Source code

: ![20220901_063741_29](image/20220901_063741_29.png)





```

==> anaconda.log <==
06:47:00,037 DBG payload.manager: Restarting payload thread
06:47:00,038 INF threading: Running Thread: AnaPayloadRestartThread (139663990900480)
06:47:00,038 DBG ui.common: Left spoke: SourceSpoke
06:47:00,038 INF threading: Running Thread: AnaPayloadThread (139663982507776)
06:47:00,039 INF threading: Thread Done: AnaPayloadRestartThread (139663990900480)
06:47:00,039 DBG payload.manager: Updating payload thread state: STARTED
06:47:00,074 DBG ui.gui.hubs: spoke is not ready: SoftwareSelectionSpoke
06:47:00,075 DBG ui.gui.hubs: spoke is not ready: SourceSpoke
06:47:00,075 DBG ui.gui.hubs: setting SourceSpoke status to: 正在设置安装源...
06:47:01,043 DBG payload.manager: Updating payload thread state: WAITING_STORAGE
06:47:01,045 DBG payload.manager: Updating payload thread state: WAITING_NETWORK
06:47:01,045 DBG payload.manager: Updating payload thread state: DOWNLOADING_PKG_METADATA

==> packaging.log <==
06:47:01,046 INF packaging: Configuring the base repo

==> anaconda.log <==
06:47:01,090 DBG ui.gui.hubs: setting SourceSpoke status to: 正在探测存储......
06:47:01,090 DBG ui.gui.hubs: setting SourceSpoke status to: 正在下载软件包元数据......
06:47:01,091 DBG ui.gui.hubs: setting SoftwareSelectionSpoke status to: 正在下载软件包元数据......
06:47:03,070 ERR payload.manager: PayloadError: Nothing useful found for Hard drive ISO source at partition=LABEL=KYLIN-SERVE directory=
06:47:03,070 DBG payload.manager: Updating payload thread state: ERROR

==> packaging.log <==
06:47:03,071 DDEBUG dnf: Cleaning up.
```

* [ASSIGNMENT]
Repeat the data exactly. Leave nothing out.

* [ANSWER FOR THIS EXERCISE]
Source code

: ![20220901_063741_29](image/20220901_063741_29.png)





```

==> anaconda.log <==
06:47:00,037 DBG payload.manager: Restarting payload thread
06:47:00,038 INF threading: Running Thread: AnaPayloadRestartThread (139663990900480)
06:47:00,038 DBG ui.common: Left spoke: SourceSpoke
06:47:00,038 INF threading: Running Thread: AnaPayloadThread (139663982507776)
06:47:00,039 INF threading: Thread Done: AnaPayloadRestartThread (139663990900480)
06:47:00,039 DBG payload.manager: Updating payload thread state: STARTED
06:47:00,074 DBG ui.gui.hubs: spoke is not ready: SoftwareSelectionSpoke
06:47:00,075 DBG ui.gui.hubs: spoke is not ready: SourceSpoke
06:47:00,075 DBG ui.gui.hubs: setting SourceSpoke status to: 正在设置安装源...
06:47:01,043 DBG payload.manager: Updating payload thread state: WAITING_STORAGE
06:47:01,045 DBG payload.manager: Updating payload thread state: WAITING_NETWORK
06:47:01,045 DBG payload.manager: Updating payload thread state: DOWNLOADING_PKG_METADATA

==> packaging.log <==
06:47:01,046 INF packaging: Configuring the base repo

==> anaconda.log <==
06:47:01,090 DBG ui.gui.hubs: setting SourceSpoke status to: 正在探测存储......
06:47:01,090 DBG ui.gui.hubs: setting SourceSpoke status to: 正在下载软件包元数据......
06:47:01,091 DBG ui.gui.hubs: setting SoftwareSelectionSpoke status to: 正在下载软件包元数据......
06:47:03,070 ERR payload.manager: PayloadError: Nothing useful found for Hard drive ISO source at partition=LABEL=KYLIN-SERVE directory=
06:47:03,070 DBG payload.manager: Updating payload thread state: ERROR

==> packaging.log <==
06:47:03,071 DDEBUG dnf: Cleaning up.
```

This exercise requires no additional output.